The Rubénistes vs. Poussinistes debate both coincided with and triggered a shift in French collecting. Royal collecting had defined collecting in France during the reign of Louis XIV. During the last years of his reign, however, a small community of immensely wealthy individuals, belonging to the high bourgeoisie, rose to the fore. Interestingly, most of them were collectors of pictures and devoted partisans of the Rubéniste cause. Pierre Crozat, a financier, whose collection was only surpassed by those of the King and the King’s brother, was the most famous of all. Crozat’s house provided a neutral ground for discussions and debates and attracted connoisseurs and artists seeking relief from the strictures of the Academy. Crozat favored artists, such as Watteau, who worked outside of the Academic system. Furthermore, French collectors of the time were particularly attracted to small, Northern, cabinet pictures by such painters as Gerard Dou or David Teniers. The subjects of these paintings—“genre” representations of daily life—were new for the French public, and the presence of Northern art became increasingly visible in Paris. If the walls of the Salon were not available to Northern artists, the many art fairs that proliferated in the streets of Paris, and lasted for months, were instead a welcoming ground for them. The painters exhibiting in those fairs cornered the budding Parisian art market. Soon, French painters like Watteau and Chardin began exhibiting there. Unfortunately, because of the episodic character of those fairs, no catalogues were printed that would list the paintings offered to the public. Indeed, it is impossible to know if oil sketches were sold there, but it is certain that the taste for paintings of small format and rapid execution benefited from these fairs.

Ambitious artists, even if pursuing an official career, were certainly aware of the public’s appetite for small, attractive, and freshly executed pictures. Boucher, for instance, may have decided early in his career to reach for the pinnacle of his profession, but his complex beginnings—which include working for engravers and doing a certain amount of commercial work—may have included a desire to address the growing market for cabinet pictures. His Death of Meleager is swiftly painted, a few brushstrokes elegantly delineating a figure, the paint thinly applied. It looks in every way like an oil sketch, but it does not fit any of the categories mentioned above. It is not a study for a larger work, nor a model for presentation. Furthermore, the artist painted several identical versions of it. If the goal of a sketch is essentially for the artist to work out problems of composition and color, then one version would suffice. The fact that several versions have survived seems to prove its appeal to collectors. Conversely, F. A. Vincent showed his Democritus among the Abderitans at the 1791 Salon. His picture is as finished as the large pictures that hung above it in the rigorous display for the Salon where small pictures were shown at eye-level, and larger pictures above, but the artist reduced the subject of a typical history painting to the dimensions of an oil sketch.
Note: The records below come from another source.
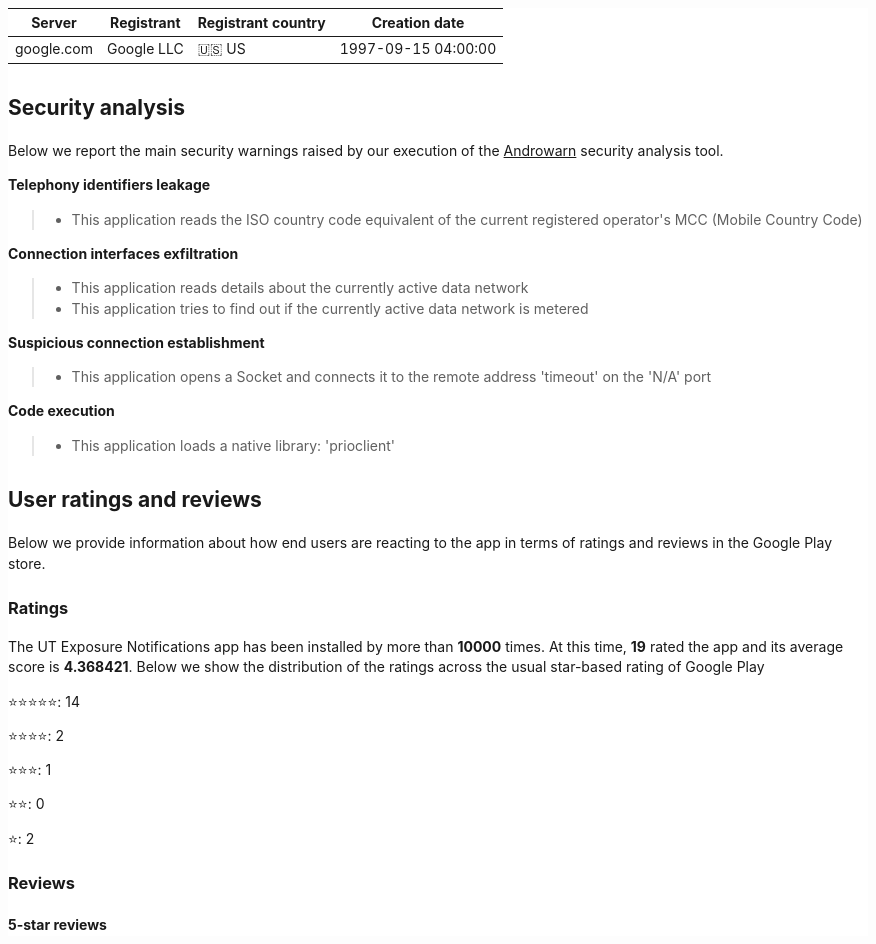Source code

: | **Server** | **Registrant** | **Registrant country** | **Creation date** | 
|-------------------------|-------------------------|-------------------------|-------------------------|
 | google.com | Google LLC | :us: US | 1997-09-15 04:00:00 |


## Security analysis 

Below we report the main security warnings raised by our execution of the [Androwarn](https://github.com/maaaaz/androwarn) security analysis tool.

**Telephony identifiers leakage**
> - This application reads the ISO country code equivalent of the current registered operator's MCC (Mobile Country Code)<br>

**Connection interfaces exfiltration**
> - This application reads details about the currently active data network<br>
> - This application tries to find out if the currently active data network is metered<br>

**Suspicious connection establishment**
> - This application opens a Socket and connects it to the remote address 'timeout' on the 'N/A' port <br>

**Code execution**
> - This application loads a native library: 'prioclient'<br>



## User ratings and reviews

Below we provide information about how end users are reacting to the app in terms of ratings and reviews in the Google Play store.

### Ratings

The UT Exposure Notifications app has been installed by more than **10000** times. At this time, **19** rated the app and its average score is **4.368421**. Below we show the distribution of the ratings across the usual star-based rating of Google Play

:star::star::star::star::star:: 14

:star::star::star::star:: 2

:star::star::star:: 1

:star::star:: 0

:star:: 2

### Reviews 

#### 5-star reviews

<p align="center">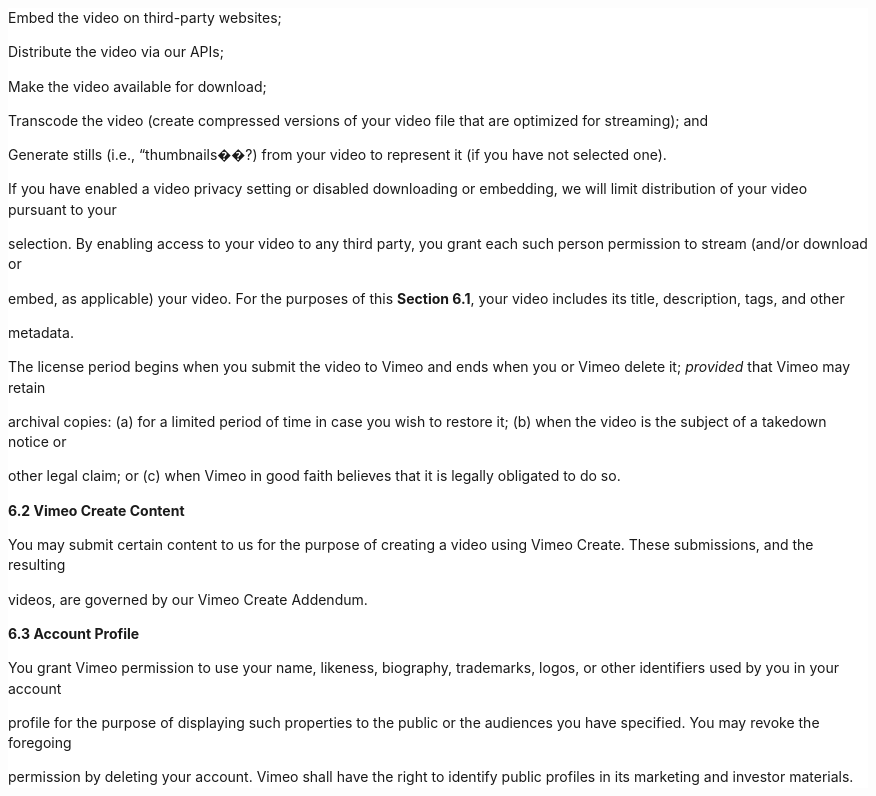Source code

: Embed the video on third-party websites;


Distribute the video via our APIs;


Make the video available for download;


Transcode the video (create compressed versions of your video file that are optimized for streaming); and


Generate stills (i.e., “thumbnails��?) from your video to represent it (if you have not selected one).


If you have enabled a video privacy setting or disabled downloading or embedding, we will limit distribution of your video pursuant to your


selection. By enabling access to your video to any third party, you grant each such person permission to stream (and/or download or


embed, as applicable) your video. For the purposes of this **Section 6.1**, your video includes its title, description, tags, and other


metadata.


The license period begins when you submit the video to Vimeo and ends when you or Vimeo delete it; *provided* that Vimeo may retain


archival copies: (a) for a limited period of time in case you wish to restore it; (b) when the video is the subject of a takedown notice or


other legal claim; or (c) when Vimeo in good faith believes that it is legally obligated to do so.


**6.2 Vimeo Create Content**


You may submit certain content to us for the purpose of creating a video using Vimeo Create. These submissions, and the resulting


videos, are governed by our Vimeo Create Addendum.


**6.3 Account Profile**


You grant Vimeo permission to use your name, likeness, biography, trademarks, logos, or other identifiers used by you in your account


profile for the purpose of displaying such properties to the public or the audiences you have specified. You may revoke the foregoing



permission by deleting your account. Vimeo shall have the right to identify public profiles in its marketing and investor materials.
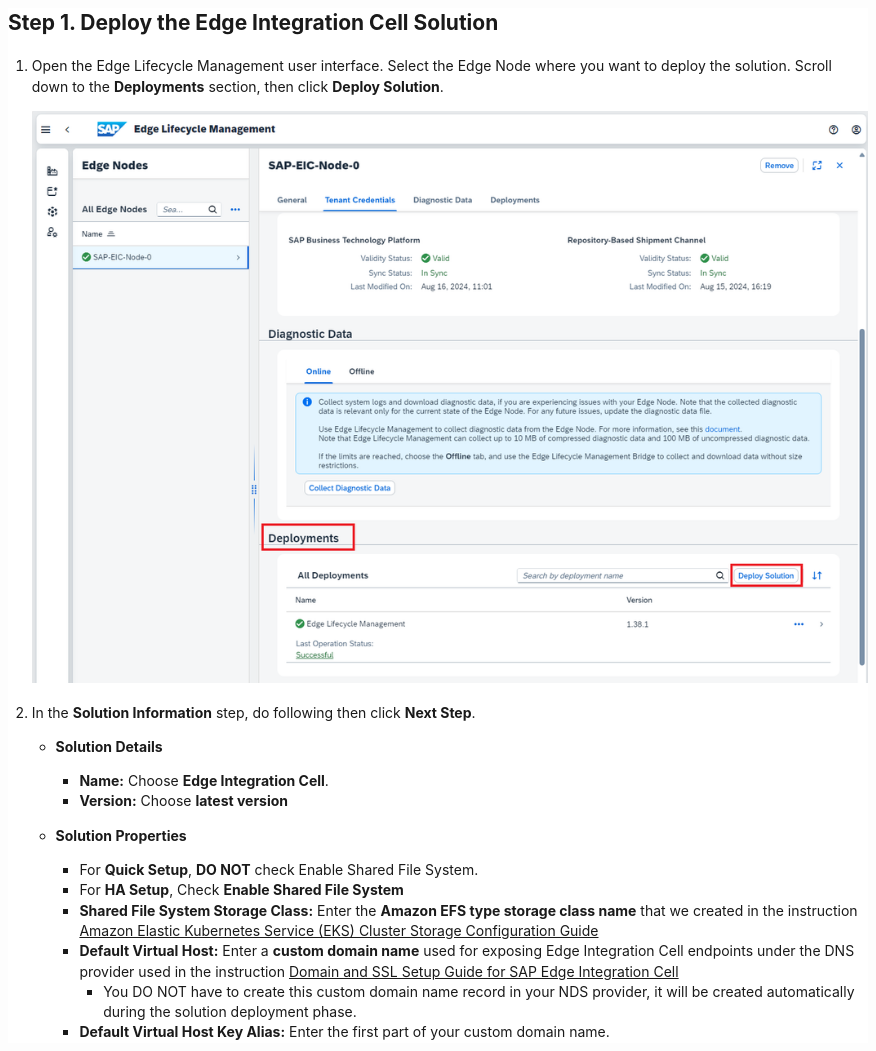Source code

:## Step 1. Deploy the Edge Integration Cell Solution

1. Open the Edge Lifecycle Management user interface. Select the Edge Node where you want to deploy the solution. Scroll down to the **Deployments** section, then click **Deploy Solution**.

   ![Alt Text](/assets/sap/ha-mode/deploy-eic-solution-1.png)

2. In the **Solution Information** step, do following then click **Next Step**.

   - **Solution Details**

     - **Name:** Choose **Edge Integration Cell**.
     - **Version:** Choose **latest version**

   - **Solution Properties**
     - For **Quick Setup**, **DO NOT** check Enable Shared File System.
     - For **HA Setup**, Check **Enable Shared File System**
     - **Shared File System Storage Class:** Enter the **Amazon EFS type storage class name** that we created in the instruction [Amazon Elastic Kubernetes Service (EKS) Cluster Storage Configuration Guide](/aws/high-availability-mode-setup/step3-configure-storage-class.md)
     - **Default Virtual Host:** Enter a **custom domain name** used for exposing Edge Integration Cell endpoints under the DNS provider used in the instruction [Domain and SSL Setup Guide for SAP Edge Integration Cell](/aws/high-availability-mode-setup/step5-configure-domain-name-key-pair.md)
       - You DO NOT have to create this custom domain name record in your NDS provider, it will be created automatically during the solution deployment phase.
     - **Default Virtual Host Key Alias:** Enter the first part of your custom domain name.
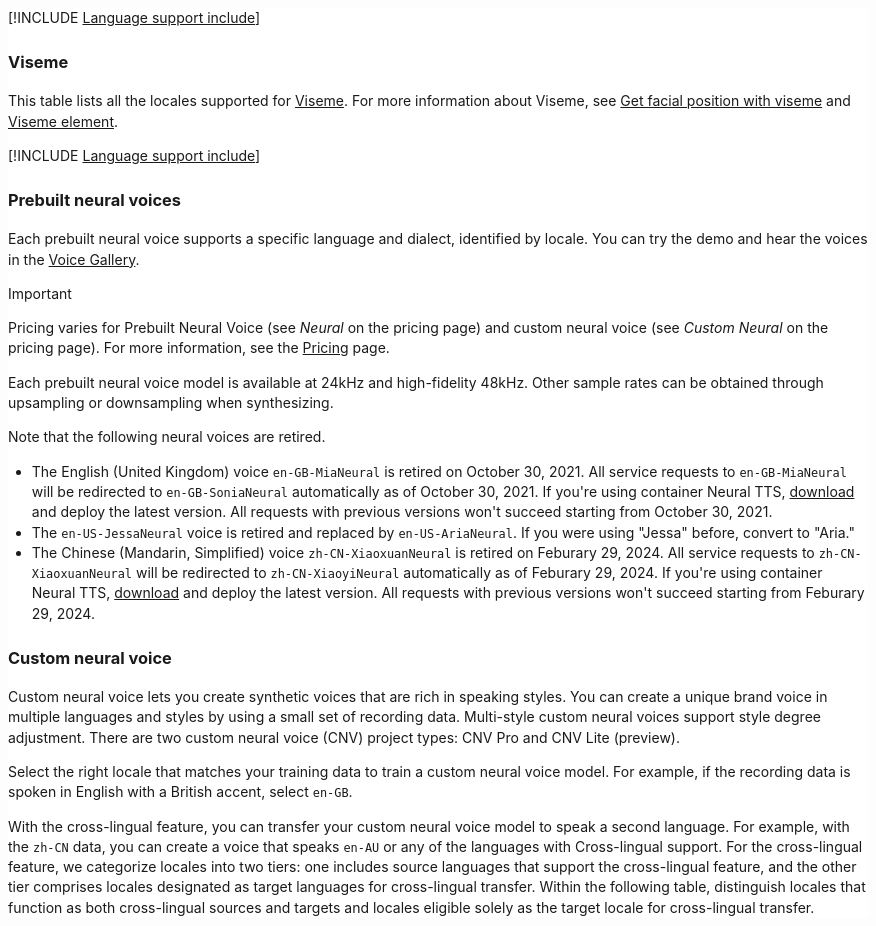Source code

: [!INCLUDE [Language support include](includes/language-support/voice-styles-and-roles.md)]


### Viseme

This table lists all the locales supported for [Viseme](speech-synthesis-markup-structure.md#viseme-element). For more information about Viseme, see [Get facial position with viseme](how-to-speech-synthesis-viseme.md) and [Viseme element](speech-synthesis-markup-structure.md#viseme-element). 

[!INCLUDE [Language support include](includes/language-support/viseme.md)]

### Prebuilt neural voices

Each prebuilt neural voice supports a specific language and dialect, identified by locale. You can try the demo and hear the voices in the [Voice Gallery](https://speech.microsoft.com/portal/voicegallery).

> [!IMPORTANT]
> Pricing varies for Prebuilt Neural Voice (see *Neural* on the pricing page) and custom neural voice (see *Custom Neural* on the pricing page). For more information, see the [Pricing](https://azure.microsoft.com/pricing/details/cognitive-services/speech-services/) page.

Each prebuilt neural voice model is available at 24kHz and high-fidelity 48kHz. Other sample rates can be obtained through upsampling or downsampling when synthesizing.

Note that the following neural voices are retired.

- The English (United Kingdom) voice `en-GB-MiaNeural` is retired on October 30, 2021. All service requests to `en-GB-MiaNeural` will be redirected to `en-GB-SoniaNeural` automatically as of October 30, 2021. If you're using container Neural TTS, [download](speech-container-ntts.md#get-the-container-image-with-docker-pull) and deploy the latest version. All requests with previous versions won't succeed starting from October 30, 2021.
- The `en-US-JessaNeural` voice is retired and replaced by `en-US-AriaNeural`. If you were using "Jessa" before, convert  to "Aria."
- The Chinese (Mandarin, Simplified) voice `zh-CN-XiaoxuanNeural` is retired on Feburary 29, 2024. All service requests to `zh-CN-XiaoxuanNeural` will be redirected to `zh-CN-XiaoyiNeural` automatically as of Feburary 29, 2024. If you're using container Neural TTS, [download](speech-container-ntts.md#get-the-container-image-with-docker-pull) and deploy the latest version. All requests with previous versions won't succeed starting from Feburary 29, 2024.

### Custom neural voice

Custom neural voice lets you create synthetic voices that are rich in speaking styles. You can create a unique brand voice in multiple languages and styles by using a small set of recording data. Multi-style custom neural voices support style degree adjustment. There are two custom neural voice (CNV) project types: CNV Pro and CNV Lite (preview). 

Select the right locale that matches your training data to train a custom neural voice model. For example, if the recording data is spoken in English with a British accent, select `en-GB`. 

With the cross-lingual feature, you can transfer your custom neural voice model to speak a second language. For example, with the `zh-CN` data, you can create a voice that speaks `en-AU` or any of the languages with Cross-lingual support. For the cross-lingual feature, we categorize locales into two tiers: one includes source languages that support the cross-lingual feature, and the other tier comprises locales designated as target languages for cross-lingual transfer. Within the following table, distinguish locales that function as both cross-lingual sources and targets and locales eligible solely as the target locale for cross-lingual transfer.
Triggered both by the Rubéniste movement and by the fashion for Dutch cabinet pictures, a stylistic shift promptly paralleled the shift in collecting introduced by Crozat and his peers. The “loaded brush,” implying the tangible presence of the artist, became in the course of the 18th century a distinct choice for some artists. Boucher, most eloquently in his late work, relinquished the famous Academic finish for a surface made of surprises and effects, inherited from, and influenced by the oil sketch. Fragonard, his pupil, made it his specialty to confuse the boundaries between finished and unfinished, sketch and completed work. In his gallery of contemporaries in fancy costumes, Fragonard particularly emphasized the sketchiness of the surface. Yet these paintings found their place in some of the most prominent collections of the time. Painters of the next generation such as Jacques-Louis David, who favored a return to a strict classicism and to an icy and perfect surface, played occasionally with the contrast of finished and unfinished, as in his famous portrait of Madame Récamier (Paris, Musée du Louvre). Whether that painting is finished or not matters little here. The important element is that David allowed it to be released from his studio, and found its “sketchy” quality acceptable enough to be admired.